Она влекла людей не пудрой,
Не блеском роб и куафюр,
Когда на площадях под утро
Толклись колеса смертных фур;
Когда от крепких поговорок,
Жары и ненависти жгло
В гортанях, и прицел был зорок,
И были сабли наголо.
Но вот над шипром и бензином,
Над воздухом ничтожных слав,
Каким-то стихнувшим разиням
Свой воспаленный взор послав,
Сжав зубы, мускулы напружив,
Встает из пепла и вранья,
Гравюр, и мраморов, и кружев,
Париж, любимица твоя!
Со дна морей, песков Кайенны,
Контор, комендатур, казарм
Доносится раскат военный,
Гудит далекое «Aux armes!» [57]
Гражданка, собственно, и в прозе
Могла б ответить на вопрос —
О, не метафорой предгрозья,
А гулом настоящих гроз.
Но, разбудив умы — вот горе! —
И реставрировав дома,
Она меж прочих аллегорий
Столь же беспола и нема.
Литую шкуру леопарда
Скрепил навек литой аграф.
Гражданский кодекс Бонапарта
Расплющил гнев священных прав.
Над белизной жилетов фрачных
И лоском лысин вознесен
Ночей девических и брачных
Восьмидесятилетний сон.
Мегера смерти не торопит,
Толстеет, пьет аперитив,
Сантимы тратит, франки копит,
Банк лондонский опередив.
Мегера. Фурия. Горгона.
Всё это, собственно, слова…
От якобинского жаргона
Пускай не пухнет голова!
Да и не надо головы ей:
На манекене, как желе,
Трясутся складки жировые
И груди — ядер тяжелей.
Оркестры негров бьют крапивой
И нервы мертвых вьют в жгуты —
Во славу этой нестроптивой,
Давно не жгучей наготы.
21. БУЛЬВАР СЕН-МИШЕЛЬ
Здесь, в серой тесноте Латинского квартала… —
Так я хотел начать. Но старость этих стен
Сильна в схоластике. Она отбормотала
Давно всё, что могла, по части всех систем.

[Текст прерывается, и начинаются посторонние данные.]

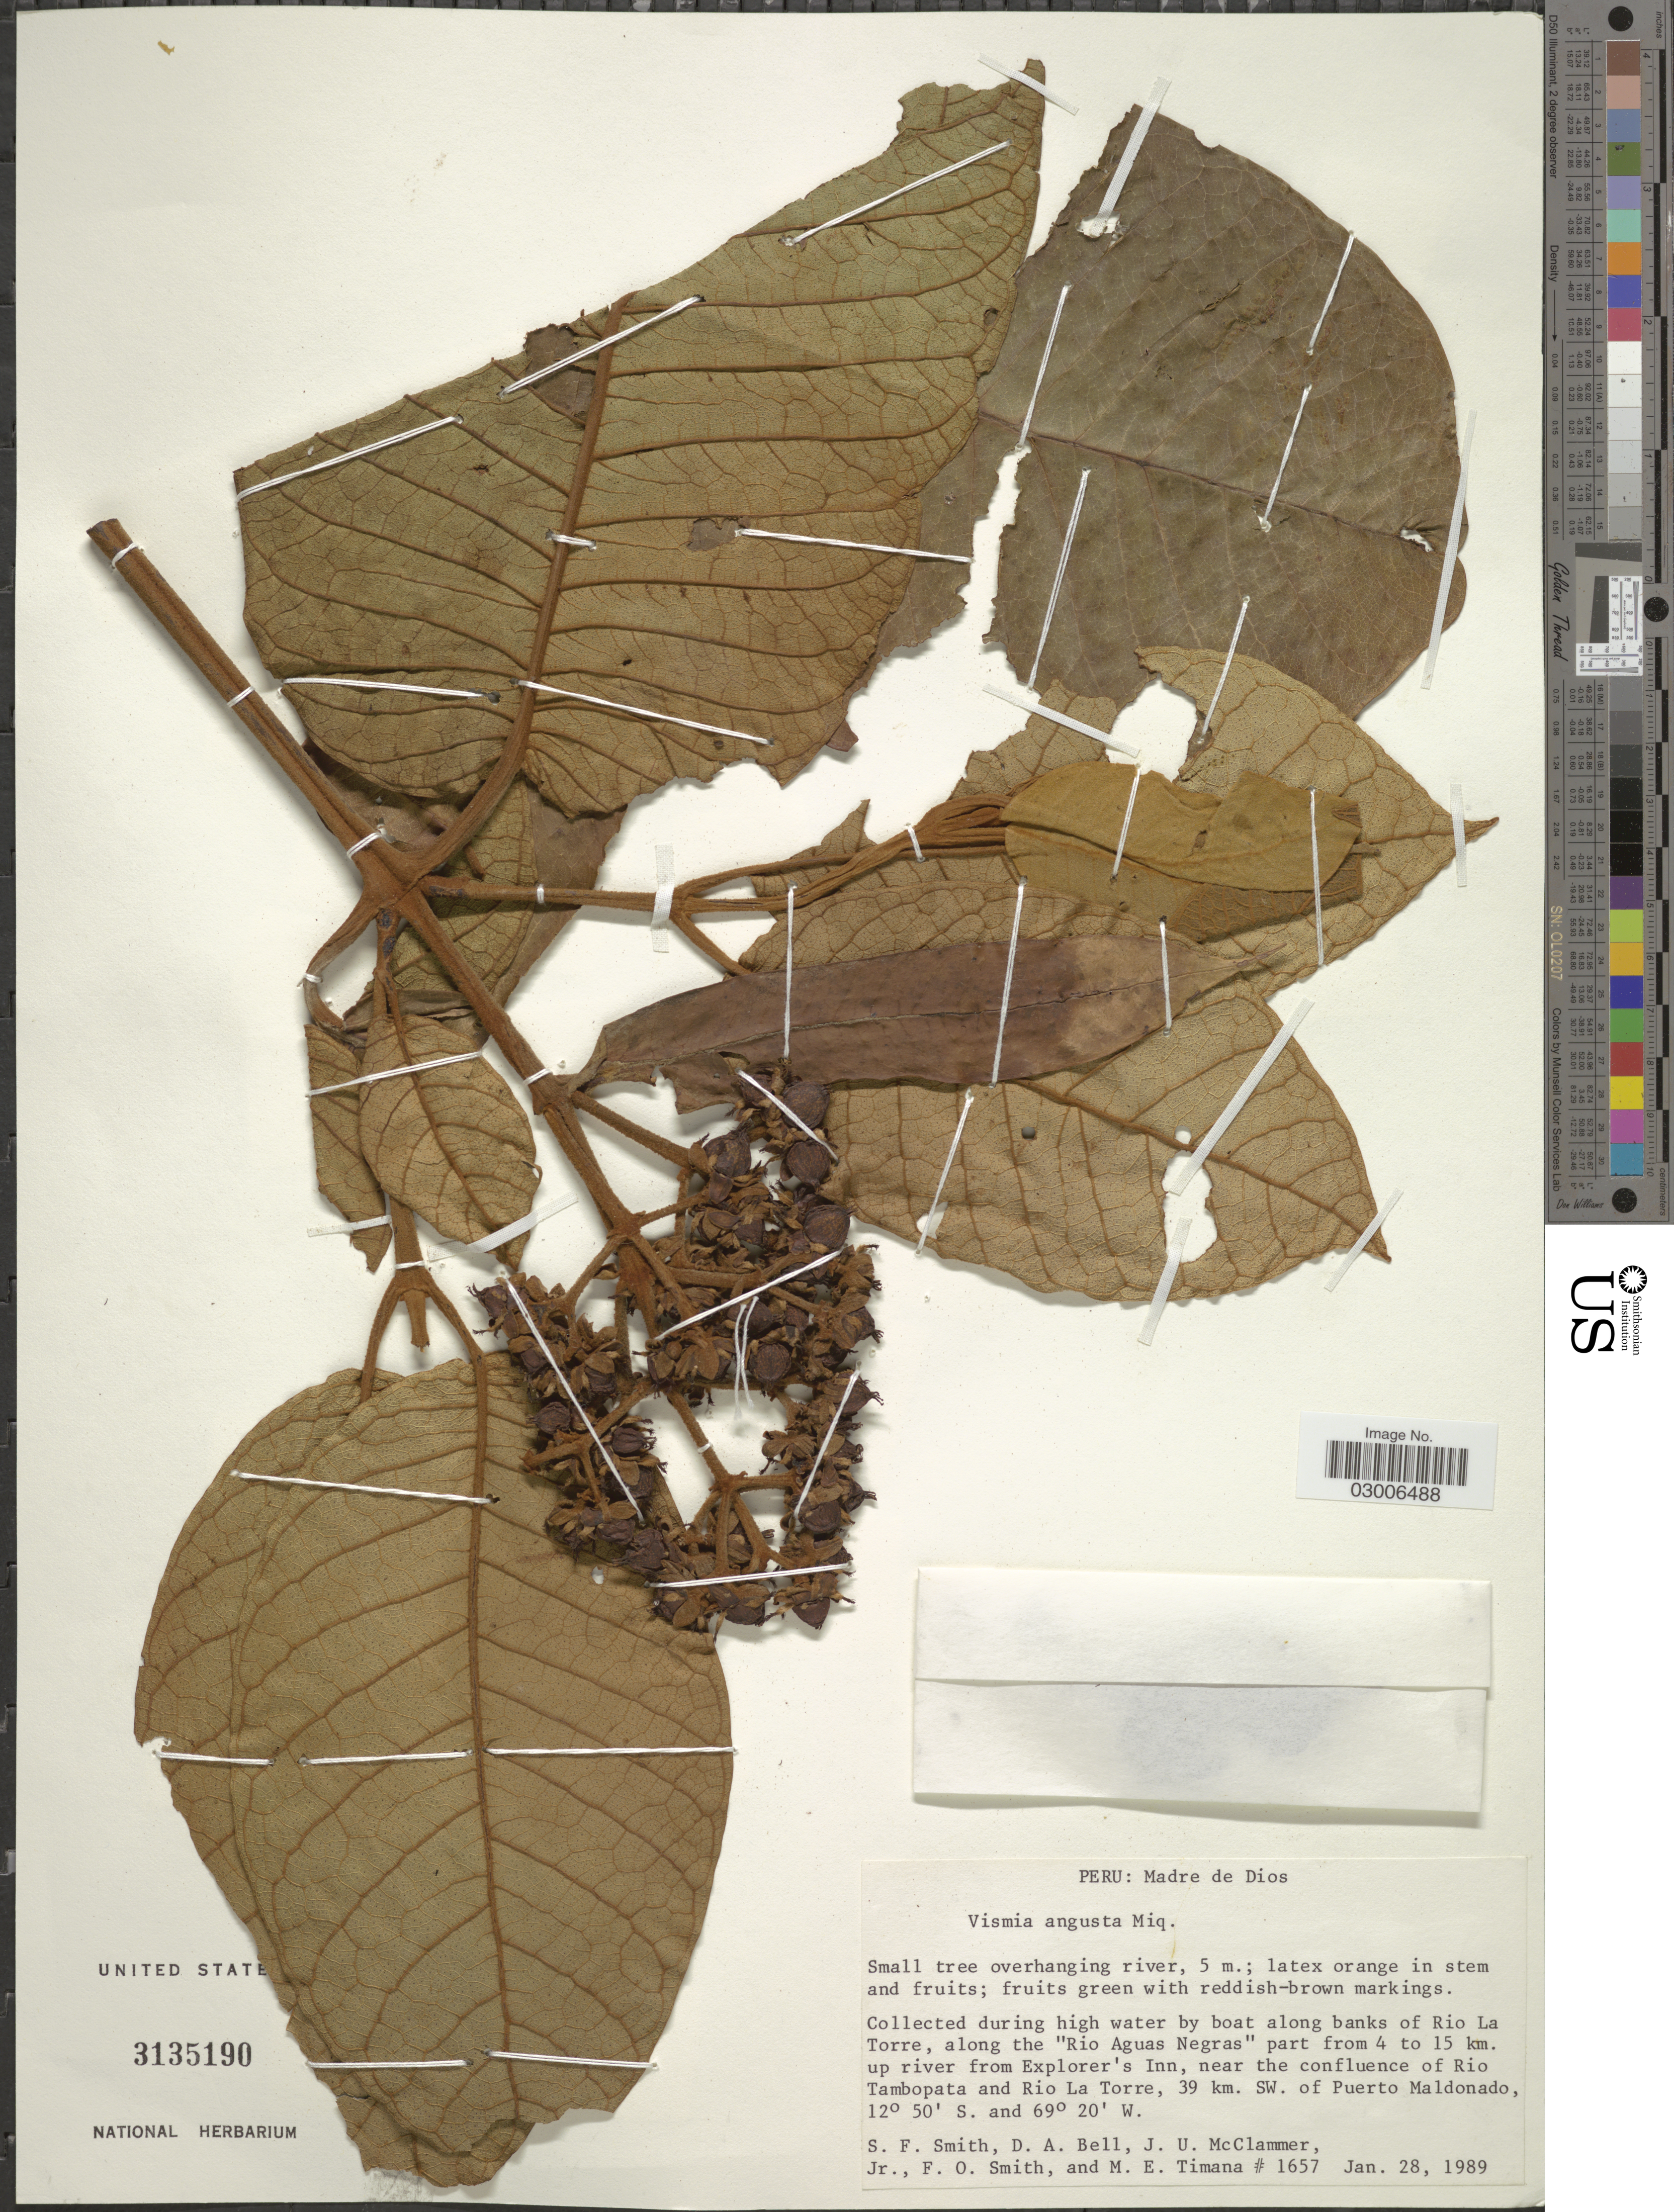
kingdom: Plantae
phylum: Tracheophyta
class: Magnoliopsida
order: Malpighiales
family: Hypericaceae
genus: Vismia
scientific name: Vismia angusta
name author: Miq.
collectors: S.F. Smith, D. A. Bell, J. McClammer Jr. & J. O. Smith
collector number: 1657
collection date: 1989-01-28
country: Peru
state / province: Madre de Dios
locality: During high water by boat along banks of Rio La Torre, along the "Rio Aguas Negras" part from 4 to 15 km. up river from Explorer's Inn, near the confluence of Rio Tambopata and Rio La Torre, 39 km. SW. of Puerto Maldonado.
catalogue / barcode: US 3135190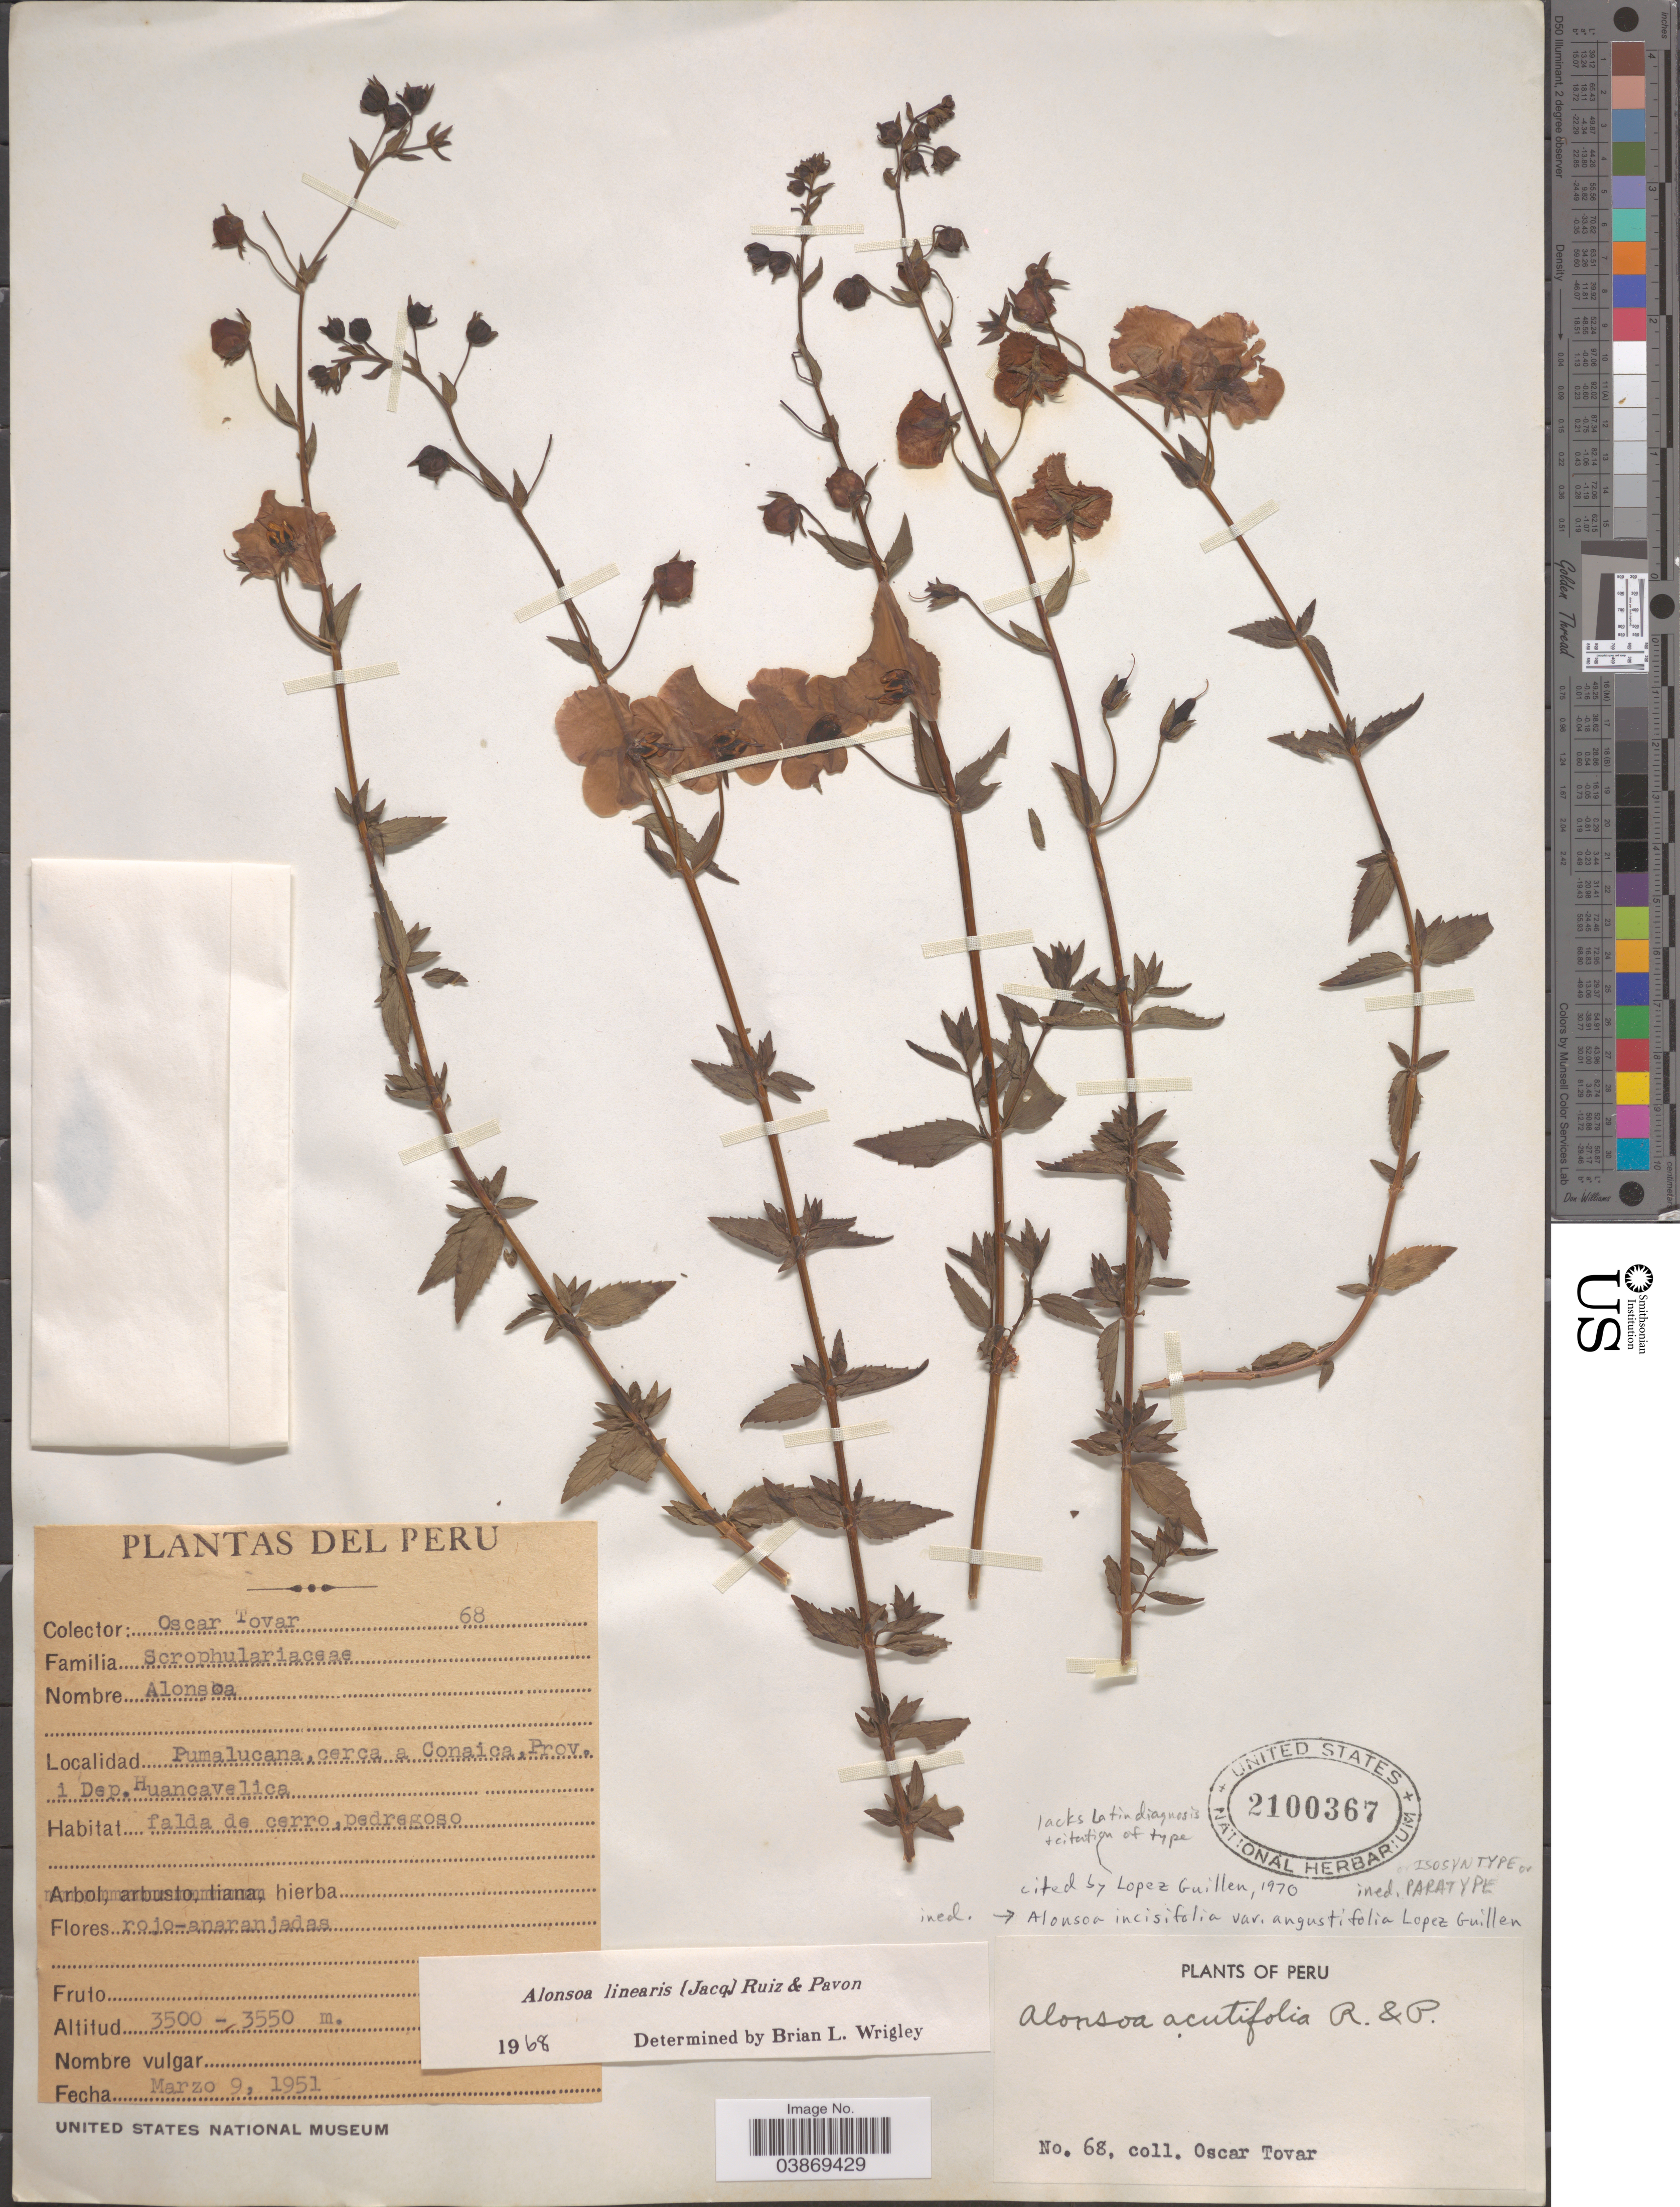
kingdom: Plantae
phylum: Tracheophyta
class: Magnoliopsida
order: Lamiales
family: Scrophulariaceae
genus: Alonsoa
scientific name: Alonsoa linearis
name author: (Jacq.) Ruiz & Pav.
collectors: Ó. Tovar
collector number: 68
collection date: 1951-03-09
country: Peru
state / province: Huancavelica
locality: Pumalucana, cerca a Conaica, Prov. i Dep. Huancavelica.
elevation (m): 3500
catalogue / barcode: US 2100367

Здесь висельник Вийон шептал за кружкой пенной
Распутные стихи сорбоннским школярам.
Здесь, может быть, Бальзак, мрачнея постепенно,
Распутывал ходы житейских дрязг и драм.
Здесь было почему не спать ночей. И время
Для воспаленных глаз бессонницы росло,
До хруста сжатое Декартом в теореме,
Чтобы упасть без чувств, как исповедь Руссо.
Здесь… Но постой! Вернись к дыханью этой скуки,
В междуязычный гам, в международный шлак.
Хлыщей потасканных прельщают потаскухи.
Под ветром плещется трехцветный старый флаг.
И вот едят и пьют. Ползут в музеи. Лезут
На вышку Эйфеля. Болеют и блюют.
Вдыхают пудру, пыль и пепел «Марсельезы»,
Блуд мировых ревю, размер валют и блюд.
А может быть, затем и шла раскачка истин,
Стук ставок и костей, швыряемых в ничто,
Чтоб мир обугленный был юным ненавистен
И глухо отступал пред всяческой мечтой…
Но столько вышины и воздуха, вспоенных
Смертями стольких слав, — и тут, и там, и над…
Так, может, для того и вешали Вийонов,
Чтоб этот висельник сосал свой ситронад!
22. ХИМЕРЫ
Светает… Пасмурно. На птичий глазомер
Париж отсюда пуст, как в молодые годы.
Есть у него друзья. Есть общество химер
Над человечеством и скукой непогоды.
И мы кричим ему, что просмотрели всё:
Курс европейских бирж, виденья Пикассо,
Слыхали шепоты любой любовной ночи,
Остроты кабаре и стуки одиночек.
Но мы полны своим. Да, до корней волос,
До каждой оспины на этом камне голом,
За каждою из морд, с какою довелось
Вам встретиться во сне… Мы тоже знали голод.
Мы тоже старые.
А надо здесь висеть,
И спины выгибать, и лаять в эту сеть
Косых дождей, и грызть подобье винограда
(Он тоже каменный)…
И видеть (вот награда),
Как размножаются уроды там, внизу:
Скрипят протезами, считают су и держат
Таких же злых старух на должностях консьержек.
А там… Смотри, сестра! Ведь это я ползу
В батистовом чепце с чертенком кривоногим…
«И я! — И я! — И я!»
Кусаясь и давясь,
Гримасы по частям одалживая многим,
Мы в слепках мерзостных гуляем между вас.